At another time, the fate of the head of the International Monetary Fund would not have mattered too much. But photos of Dominque Strauss-Kahn being led away in handcuffs by New York police have unsettled global markets.
And with good reason. The IMF, along with the European Union and the European Central Bank (ECB) is centre stage in a drama that has all the makings of an unravelling of the global financial system that would put the 2008 crisis in the shade.
Strauss-Kahn was due to hold talks in Europe today over the details of financial support to Portugal, which faces state bankruptcy, and about Greece, which is heading for default on its foreign debt despite a huge bail-out last year. Instead, Strauss-Kahn is due in court to face sex allegations relating to a hotel maid.

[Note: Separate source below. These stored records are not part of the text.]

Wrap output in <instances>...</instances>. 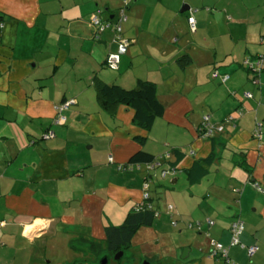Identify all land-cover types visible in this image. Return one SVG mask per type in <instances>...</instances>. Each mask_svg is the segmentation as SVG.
<instances>
[{
	"label": "crops",
	"instance_id": "1",
	"mask_svg": "<svg viewBox=\"0 0 264 264\" xmlns=\"http://www.w3.org/2000/svg\"><path fill=\"white\" fill-rule=\"evenodd\" d=\"M224 3L132 0L122 24L123 37L132 42L111 69L105 60L116 49L113 31L95 40L89 19L97 14L115 22L123 0H0V252L9 241H33L48 229L67 231L74 243L103 241L104 227L114 225V217L123 221L143 200L139 178L117 167L144 150L168 155L158 168L175 170L170 186H155L165 190L174 216L166 208L161 213L165 204H154L149 186L148 204L158 214L146 228L156 236L167 223L179 230L199 224L197 238L203 235L209 248L211 240L227 246L239 217L240 241L259 249L248 256L234 246L230 257L237 264H264V85H254L243 65L264 54V0ZM184 54L191 63L182 67L177 59ZM138 79L155 83L164 106L149 129L133 123L132 108L118 105L109 113L97 98V83L131 89ZM259 79L264 83V70ZM71 99L65 121L55 123L56 106ZM203 115L222 131L200 136ZM230 115L235 121L228 123ZM256 122L262 140L253 136ZM49 130L54 136L45 139ZM180 178L185 187L177 188ZM187 237L157 259H173L183 245L190 250L182 264H221ZM19 246L0 264L23 261Z\"/></svg>",
	"mask_w": 264,
	"mask_h": 264
},
{
	"label": "rangeland",
	"instance_id": "2",
	"mask_svg": "<svg viewBox=\"0 0 264 264\" xmlns=\"http://www.w3.org/2000/svg\"><path fill=\"white\" fill-rule=\"evenodd\" d=\"M210 1H212V8H214L216 3L218 4V6L222 7L223 3L226 2L227 0H210ZM248 1H251L252 3L253 0H237L239 4L243 2L245 5L249 3ZM236 6L239 7L240 5H236ZM251 18L252 20H254L258 18V16L256 15L255 12H253ZM160 96L161 93H159V97ZM204 116L205 115L201 117L200 123L202 122ZM209 122H211L210 119ZM161 170H162L161 168H157L155 169V171H153L152 179H149L148 184L151 187L154 204L156 202H160V204H165L163 209H161V213H163L165 208L167 209L168 207V204L166 203L167 199H165L163 195V191L165 192V190H163L161 187L156 188L155 186L159 183H164L165 186H170L173 174L168 173L165 176H162ZM132 173L133 174L131 175L139 178V181H141V188H142L144 178L147 176V170L142 169L138 171L137 169H135ZM175 186L177 188L185 187V183L180 178V180ZM154 189L159 190L160 193L158 196L155 195V193L153 192ZM159 215H160V211H159ZM106 222L108 223V221ZM112 222L114 226H118L121 224L122 221L121 219L114 217ZM170 226L171 225L167 223V229L163 232V234L161 235L160 233L156 236H155L156 232H152L150 228L141 227L134 234L133 238L130 241V245L128 249L124 252V255L118 260H114L113 256H111L109 257L108 261L106 260L105 263H102V260L104 259V254H107L106 251H104L103 257H101L100 260L96 261L95 258L91 256V254L87 250L83 249V252L76 251L77 247L79 246L76 243L70 241V238L72 237L70 233H68L67 231L64 232L59 231V229L57 230L48 229V231L43 236H41L40 238H36L33 241L19 240L18 242L20 246H23L24 252L23 254H20L18 256L21 257L23 255L24 260L23 261L14 260V262L15 264H70L76 260H84L86 261L84 264H143V262L145 261H148L149 264H182V262L185 261L180 259L182 250L183 248L190 246L182 245L181 247H177V255L173 259L170 257V260L169 259L162 260V258L158 260L156 256L158 255L166 256L167 254L165 252L167 250L166 248L172 247L170 245L171 243L180 244L184 242L186 236L188 237L190 236L194 239V241L190 239L189 244L195 250L198 249L204 251L208 249L207 252L209 255L210 248L207 244L206 241L207 239H205L203 235L197 238L198 235L195 227L194 228L185 227L179 230L178 227L175 228ZM188 237L186 239H188ZM9 242L10 243L7 244V249L0 252V258H2L0 260H3L4 257L8 259L9 255L12 253V247H15V245H17L18 243L17 241H9ZM228 245H229V241L227 246ZM152 255H155L156 259H152L151 258Z\"/></svg>",
	"mask_w": 264,
	"mask_h": 264
},
{
	"label": "trees",
	"instance_id": "3",
	"mask_svg": "<svg viewBox=\"0 0 264 264\" xmlns=\"http://www.w3.org/2000/svg\"><path fill=\"white\" fill-rule=\"evenodd\" d=\"M180 66L185 67L191 63L188 55L184 54L177 59ZM248 71V70H247ZM250 73V81L253 78L252 72ZM97 98L100 106L109 113L118 105H125L133 109L134 114L132 121L135 125L149 129L156 118L162 116L164 106L157 98L156 85L152 81L138 79L135 87L125 89L117 84H96ZM213 138V137H212ZM139 143H143V138L136 137ZM156 159L155 156L139 150L135 152L124 165L139 164V163H152ZM212 159V154L201 161L208 163ZM197 165H200L199 163ZM150 177V173L144 178ZM148 201H142L131 211H129L122 223L118 226L106 225L104 227L103 241H93L91 239L80 238L76 240V244L81 248V252L87 250L96 261L103 257L105 261L109 257L114 256L116 253L124 252L128 249L130 241L134 234L141 227H150L153 225L155 215L153 211L147 208ZM74 241V240H73ZM72 241V242H73ZM122 255V256H123ZM84 260H76L70 264H84Z\"/></svg>",
	"mask_w": 264,
	"mask_h": 264
},
{
	"label": "built area",
	"instance_id": "4",
	"mask_svg": "<svg viewBox=\"0 0 264 264\" xmlns=\"http://www.w3.org/2000/svg\"><path fill=\"white\" fill-rule=\"evenodd\" d=\"M132 0H123V7L120 8L119 14L117 17V20L115 22H109V21H102L101 18L97 14H92L89 23L93 27V39H97L99 37V34L105 30L110 28L113 31L114 34V42L116 43V49L112 52H109L105 64L107 67L111 69H117L119 62H120V57L126 52L127 47L129 46L130 42H132L130 39H126L122 35V24L126 21L127 16L125 14V8L127 5ZM187 22L190 26L191 30H195V18L193 17L192 14L188 15L187 17ZM245 68L252 72L253 78L251 82L254 85L257 86H262L264 83H261L259 76L264 70V54L257 55L253 60L246 59L243 63ZM213 77L217 76L218 73L217 71L213 72ZM225 79V76L222 77V80ZM246 98H251L252 94L250 92H246L245 94ZM72 103H75L74 99L65 101L59 105L56 106V117L54 119V122L57 124H62L65 121V114L64 111L68 108V106ZM239 114H241V111H238ZM234 117L233 116H228L226 119V122L231 123L234 122ZM262 123L261 122H256L253 130V136L258 139L262 140L263 138V132H262ZM223 125H217L212 122H209V116L205 115L202 122L198 126V133L202 137H211L213 135L214 131H222ZM54 136L53 131H47L43 134V137L45 139L51 138ZM168 158V155H162L156 158L152 163H139V164H129V165H118L117 169L122 171V172H132L135 169L138 171L145 169L147 170V174L150 173V171H155L160 166L161 161L166 160ZM112 158H109V161H111ZM175 170L173 168L169 169H162L161 170V175L165 176L168 173H174ZM149 178H146L143 183V200L142 201H148L149 195H148V190H149V184H148ZM257 187V184H255ZM260 189V188H259ZM147 208L150 210V205L148 204ZM167 213L173 217L174 216V208L172 205H168L167 207ZM157 213H155L156 215ZM208 224H212V221L206 220ZM172 224H175V221L172 222ZM199 226V224H196L195 227ZM193 227V226H192ZM244 230V223L243 221L239 218L236 217L232 221L230 228H229V245L228 246H223L221 243L211 240L210 241V250H209V256L216 257L221 261V264H237L234 262L230 256H229V251L232 247L234 246H239L240 248H243L248 256L254 255L258 249L259 246L254 243L251 245H244L240 241V235Z\"/></svg>",
	"mask_w": 264,
	"mask_h": 264
},
{
	"label": "water",
	"instance_id": "5",
	"mask_svg": "<svg viewBox=\"0 0 264 264\" xmlns=\"http://www.w3.org/2000/svg\"><path fill=\"white\" fill-rule=\"evenodd\" d=\"M188 8H189L188 6H184V7H182L181 11H184V10H186V9H188ZM189 250H190V247H185V248H183L182 253H181V255H180V258H181V259H184V258L188 255V251H189ZM122 255H123V252L120 251V252L116 253V254L113 256V259H114V260H118V259H120V258L122 257ZM105 262H106L105 259H103V260H102V263H105ZM143 264H149V263H148V261H145V262H143Z\"/></svg>",
	"mask_w": 264,
	"mask_h": 264
}]
</instances>
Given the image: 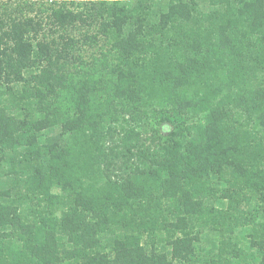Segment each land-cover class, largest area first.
I'll return each mask as SVG.
<instances>
[{
    "label": "trees",
    "instance_id": "trees-1",
    "mask_svg": "<svg viewBox=\"0 0 264 264\" xmlns=\"http://www.w3.org/2000/svg\"><path fill=\"white\" fill-rule=\"evenodd\" d=\"M0 0V264H264V0Z\"/></svg>",
    "mask_w": 264,
    "mask_h": 264
},
{
    "label": "rangeland",
    "instance_id": "rangeland-1",
    "mask_svg": "<svg viewBox=\"0 0 264 264\" xmlns=\"http://www.w3.org/2000/svg\"><path fill=\"white\" fill-rule=\"evenodd\" d=\"M15 1H18V0H15ZM30 1H34V2L43 1L46 5H50L52 3L51 0H30Z\"/></svg>",
    "mask_w": 264,
    "mask_h": 264
}]
</instances>
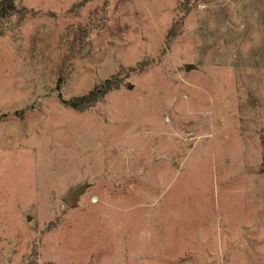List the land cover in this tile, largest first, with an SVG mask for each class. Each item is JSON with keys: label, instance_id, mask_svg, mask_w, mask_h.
<instances>
[{"label": "rangeland", "instance_id": "obj_1", "mask_svg": "<svg viewBox=\"0 0 264 264\" xmlns=\"http://www.w3.org/2000/svg\"><path fill=\"white\" fill-rule=\"evenodd\" d=\"M0 264H264V0H15Z\"/></svg>", "mask_w": 264, "mask_h": 264}, {"label": "trees", "instance_id": "obj_2", "mask_svg": "<svg viewBox=\"0 0 264 264\" xmlns=\"http://www.w3.org/2000/svg\"><path fill=\"white\" fill-rule=\"evenodd\" d=\"M15 11V0H0V22L6 20ZM113 86L105 81L91 89L88 93L80 97H71L64 103L71 109L84 111L91 108L95 103L100 101Z\"/></svg>", "mask_w": 264, "mask_h": 264}, {"label": "water", "instance_id": "obj_3", "mask_svg": "<svg viewBox=\"0 0 264 264\" xmlns=\"http://www.w3.org/2000/svg\"><path fill=\"white\" fill-rule=\"evenodd\" d=\"M194 65H185L184 69L185 71H189L191 69H194ZM89 187L88 183H84L77 187L76 189L70 191L67 193L61 201L69 208H74L78 204V201L81 197V195L85 192V190Z\"/></svg>", "mask_w": 264, "mask_h": 264}]
</instances>
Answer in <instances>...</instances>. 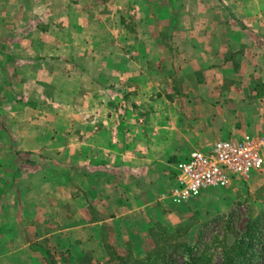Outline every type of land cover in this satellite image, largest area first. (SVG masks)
I'll list each match as a JSON object with an SVG mask.
<instances>
[{
	"label": "crops",
	"instance_id": "crops-1",
	"mask_svg": "<svg viewBox=\"0 0 264 264\" xmlns=\"http://www.w3.org/2000/svg\"><path fill=\"white\" fill-rule=\"evenodd\" d=\"M184 1L0 0V264L147 240L213 193L173 202L177 162L264 131V0Z\"/></svg>",
	"mask_w": 264,
	"mask_h": 264
},
{
	"label": "rangeland",
	"instance_id": "rangeland-1",
	"mask_svg": "<svg viewBox=\"0 0 264 264\" xmlns=\"http://www.w3.org/2000/svg\"><path fill=\"white\" fill-rule=\"evenodd\" d=\"M87 1L91 3V7L95 2H99L96 3L97 9L101 6L106 12L112 13L114 10L112 0ZM163 1L157 0L162 9ZM170 1L173 13H176L174 10L178 9L179 4L180 6L187 4L185 1L179 3L180 0ZM118 5L123 7L122 3ZM242 5L243 3L236 2L233 8L238 10ZM125 7L126 11H121L122 8L115 9L114 16L118 14L117 16L121 18L114 17V21H128V24H123L125 27L123 29L126 30L128 27L126 25H130V31L134 33L135 11H138V4L127 2ZM160 8L157 10L160 11ZM175 16L172 15V22L175 21ZM227 20L234 24H243L238 18L230 17ZM174 27L171 25V30ZM127 45L133 47L131 44ZM95 51L98 53L101 50L93 49L92 52ZM60 52L61 64L67 63L68 52L62 49ZM121 53L127 58L132 56L133 50L123 48ZM75 67L77 72V66ZM62 69L63 75L71 72V69L65 71V66ZM262 85L264 87V82ZM208 189H213V193L210 200L203 202L201 209L189 207L181 220H170L164 226H151L147 240L117 243L115 248L106 243L104 259L95 262L85 260L75 264H191L195 260H199L198 264H222L229 247L241 240L256 222L259 225L255 229L257 238L252 242L253 260L245 264H264V174L255 173L247 179L235 177L227 187ZM44 252L45 264L51 258L56 264H63L61 259L54 257L49 250Z\"/></svg>",
	"mask_w": 264,
	"mask_h": 264
},
{
	"label": "built area",
	"instance_id": "built-area-1",
	"mask_svg": "<svg viewBox=\"0 0 264 264\" xmlns=\"http://www.w3.org/2000/svg\"><path fill=\"white\" fill-rule=\"evenodd\" d=\"M176 170V186L171 195L177 204L205 189L227 187L235 177L247 179L255 173L264 174V131L195 149L176 163Z\"/></svg>",
	"mask_w": 264,
	"mask_h": 264
},
{
	"label": "trees",
	"instance_id": "trees-1",
	"mask_svg": "<svg viewBox=\"0 0 264 264\" xmlns=\"http://www.w3.org/2000/svg\"><path fill=\"white\" fill-rule=\"evenodd\" d=\"M258 222H256L252 229L249 230L241 240L237 241L233 246L229 247L226 252L222 264H245L253 260L252 242L256 237L255 229H257ZM247 239V241H246ZM108 248V247H107ZM199 260L192 261L191 264H198ZM47 264H56L51 258L47 261ZM158 264V263H153Z\"/></svg>",
	"mask_w": 264,
	"mask_h": 264
}]
</instances>
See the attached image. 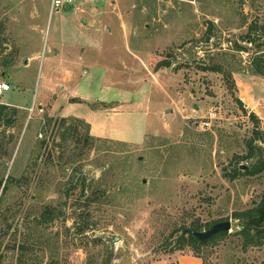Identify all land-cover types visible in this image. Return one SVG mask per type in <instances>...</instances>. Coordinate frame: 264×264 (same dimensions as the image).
<instances>
[{
	"label": "rangeland",
	"instance_id": "rangeland-1",
	"mask_svg": "<svg viewBox=\"0 0 264 264\" xmlns=\"http://www.w3.org/2000/svg\"><path fill=\"white\" fill-rule=\"evenodd\" d=\"M111 1L52 12L50 0H0L10 88L0 104L20 110L0 126V181L17 182L0 205V264L192 256L173 247L195 222L231 224L196 251L202 264H264V244L244 247L233 218L260 202L264 174L229 179L251 138L248 115H264L253 74L264 68V0ZM27 239L32 250H11Z\"/></svg>",
	"mask_w": 264,
	"mask_h": 264
},
{
	"label": "trees",
	"instance_id": "trees-1",
	"mask_svg": "<svg viewBox=\"0 0 264 264\" xmlns=\"http://www.w3.org/2000/svg\"><path fill=\"white\" fill-rule=\"evenodd\" d=\"M251 43V40H249ZM260 60V59H258ZM257 60V61H258ZM254 72L253 74L264 79V68L259 66H253ZM202 72H217L219 73V68L213 67L211 69L201 68ZM238 101V100H237ZM238 104L242 107V103L238 101ZM20 110L14 107L6 106L0 104V126L4 128L12 127L20 114ZM249 120L253 122V130L251 134V138L246 142V154L241 156L240 158H236V167L232 170L229 179L234 180L237 179L239 176H246V177H255L260 174H264V148L259 146V144L264 145V132L259 130V120L254 114L248 115ZM67 119H60L61 125L66 122ZM74 122L78 124H83L86 126L87 130L89 126L82 120L79 119H72ZM74 128V132H75ZM76 133V132H75ZM87 140L97 141L99 139L91 137L87 132ZM248 163V166H239L240 162ZM17 183L12 177H7V179L3 182L0 181V205L4 200V196L6 195L7 191L9 190V186ZM53 218V213L49 209L44 210L43 216L41 220L44 222H50ZM234 219H242L243 224L241 225L240 229L235 232L244 247H261L264 244V193L260 199V202L253 206L251 209L245 210L241 216L238 214H233ZM216 223H212L210 225L201 226L198 223H194L190 228H183L182 235L179 236L174 242V251H182L185 248H189L193 253L192 257L197 259L201 258L196 254V251H199L200 248L207 245L209 242L220 239L227 235V233H219L205 242H198L193 236L191 235H183V232H201V230L208 229L212 225ZM32 244H29L28 239L24 240L19 243L17 247L12 246L11 250L14 251L19 249L20 253L24 251L32 250ZM22 251V252H21ZM23 256L19 257V260L15 264L22 263Z\"/></svg>",
	"mask_w": 264,
	"mask_h": 264
},
{
	"label": "crops",
	"instance_id": "crops-1",
	"mask_svg": "<svg viewBox=\"0 0 264 264\" xmlns=\"http://www.w3.org/2000/svg\"><path fill=\"white\" fill-rule=\"evenodd\" d=\"M107 3H108V5H111V6H113V8L114 7H116L117 8V6H116V3L115 2H113V1H111V2H109V0H105ZM66 6V5H65ZM64 6V7H65ZM68 6V9H65L64 7V9L65 10H69L70 8H71V5L69 6V5H67ZM85 24V23H84ZM86 25V24H85ZM132 58H134V59H136L137 60V58L136 57H132ZM242 101V100H241ZM108 106V105H107ZM107 106H104V107H102L101 109H105V108H107ZM244 107H247V108H249V104H246V103H244ZM99 109V108H98ZM109 109H112V108H109ZM104 112L105 111H107L106 109L105 110H103ZM113 113L114 114H116L114 111H113ZM261 115H262V117L264 116L262 113H261ZM262 117L261 116H258V119H260L261 121H262ZM264 118V117H263ZM88 126H89V130H90V134L93 136V137H96V138H107L106 136H103V135H101L100 134V131L98 130V128H97V125H95V124H93V121H91V122H85ZM262 126H264V124L262 123ZM107 139H110V138H107ZM119 142H124V143H129V144H133V145H135L134 143H130V142H126V141H120V140H118ZM137 144H139V143H137ZM148 264H202V262H201V260L200 259H197V258H195V257H192V256H177V257H173V255L172 256H170V257H163V258H161V259H159V260H157V261H152V262H150V263H148Z\"/></svg>",
	"mask_w": 264,
	"mask_h": 264
},
{
	"label": "water",
	"instance_id": "water-1",
	"mask_svg": "<svg viewBox=\"0 0 264 264\" xmlns=\"http://www.w3.org/2000/svg\"><path fill=\"white\" fill-rule=\"evenodd\" d=\"M65 9H68V6L66 5L64 7ZM170 62L166 61L163 62L161 64H158L154 71L156 72L157 70H159L160 68H167L169 67ZM231 229V224L230 222H223V223H217L212 225L210 228H208L205 232H189V231H185L183 232V235H191L193 236L198 242H205L208 239H210L211 237L219 234V233H227L229 232ZM113 242H116L115 240Z\"/></svg>",
	"mask_w": 264,
	"mask_h": 264
},
{
	"label": "built area",
	"instance_id": "built-area-1",
	"mask_svg": "<svg viewBox=\"0 0 264 264\" xmlns=\"http://www.w3.org/2000/svg\"><path fill=\"white\" fill-rule=\"evenodd\" d=\"M74 0H50L49 9L50 11L58 12L65 5H71ZM10 90L9 86L5 83H0V95Z\"/></svg>",
	"mask_w": 264,
	"mask_h": 264
}]
</instances>
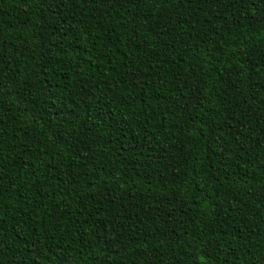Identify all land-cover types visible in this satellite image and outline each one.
I'll use <instances>...</instances> for the list:
<instances>
[{"label":"trees","instance_id":"1","mask_svg":"<svg viewBox=\"0 0 264 264\" xmlns=\"http://www.w3.org/2000/svg\"><path fill=\"white\" fill-rule=\"evenodd\" d=\"M0 264H264V0H0Z\"/></svg>","mask_w":264,"mask_h":264}]
</instances>
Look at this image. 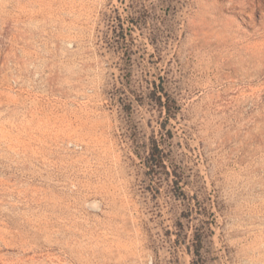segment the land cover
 I'll use <instances>...</instances> for the list:
<instances>
[{"label":"rangeland","instance_id":"rangeland-1","mask_svg":"<svg viewBox=\"0 0 264 264\" xmlns=\"http://www.w3.org/2000/svg\"><path fill=\"white\" fill-rule=\"evenodd\" d=\"M197 261L264 264V0H0V264Z\"/></svg>","mask_w":264,"mask_h":264},{"label":"trees","instance_id":"trees-1","mask_svg":"<svg viewBox=\"0 0 264 264\" xmlns=\"http://www.w3.org/2000/svg\"><path fill=\"white\" fill-rule=\"evenodd\" d=\"M116 20L120 23L119 17H117ZM116 45L121 46L122 44L121 42H117ZM152 85H153V90L151 91V94L153 95V97H155L156 103L158 104V106L165 110L167 118L174 117L173 111H175V109L171 106L173 101L171 100L169 95L166 94V92H164V88L162 86L156 85L155 82H152ZM158 93H160L161 96L165 97V102L161 101L160 95L157 96ZM165 159L166 157H165L163 148H160V145L155 139H151L149 142V151H148L147 156L144 158L143 163L145 167L153 174L154 177L159 175L160 169L166 168ZM165 173L166 175L168 174V172H165ZM196 241L200 245L201 239L199 238ZM192 255L195 256L198 260H200L201 255H200V249L198 246L196 247ZM197 264H199L198 261H197Z\"/></svg>","mask_w":264,"mask_h":264}]
</instances>
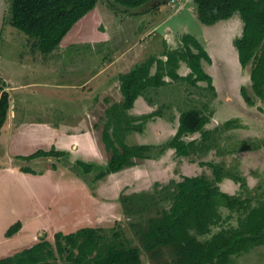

Most economists believe that Greece will default, with some loans having to be written off and longer repayments granted for the remainder. But the implications of such a move are so serious that Strauss-Kahn and European leaders like Germany’s Chancellor Merkel were desperate to find another solution.
Earlier this month, José Manuel González-Paramo, an ECB executive board member, said a Greek debt restructuring would be a disaster for the eurozone. There would also be knock-on effects on the balance sheets of banks in France, Britain and Germany that hold Greek debt. The risk premium demanded on Greek debt by international investors has rocketed.
"A restructuring would have legal and systemic consequences that are difficult to calculate right now but would in all probability be bigger than after the collapse of Lehman Brothers," he said. Just in case anyone needs reminding, when Lehman Brothers filed for bankruptcy in September 2008, it triggered a seizure at the heart of the global financial system and led to the deepest recession since the 1930s.
Greece’s predicament is just one of the consequences. Despite massive cuts in public spending - average pensions were cut by over 20% last year and civil servants wages slashed by 15% - the government’s deficit has actually risen because the recession has reduced tax and other revenues.
The country's debt has spiralled to 142% of national income. Portugal's total has reached 93% of GDP. Britain's annual debt of 10.5% last year pushed its total to 80%, compared with Germany's 83% and France's 82%. Greece’s Socialist Party government has announced plans to cut an extra €23bn in expenditure by 2015 and privatise €50bn in public assets, leading to threats of more strikes. There have been nine general strikes in the last 12 months.
At moments of crisis, the role of individuals like Strauss-Kahn – who played a key role in brokering help for Ireland, Portugal and Greece – is critical. So the enforced absence of the head of the IMF is not exactly what global capitalism was looking forward to this week.
As a former French finance minister, Strauss-Kahn personally knew most of the key leaders and officials managing the crisis. He was also due to challenge Nicolas Sarkozy for the French presidency next year on behalf of the country’s Socialist Party. That now seems improbable, leaving Sarkozy to walk home.
And if you think the financial crisis is confined to Europe, think again. President Obama has called on Congress to raise the upper limit on the federal deficit, which is currently running at $14 trillion a year. Yesterday he warned that if investors "around the world thought the full faith and credit of the US was not being backed up, if they thought we might renege on our IOUs, it could unravel the entire financial system".
If you’ve got any spare cash, it might be a good time put find a suitable mattress.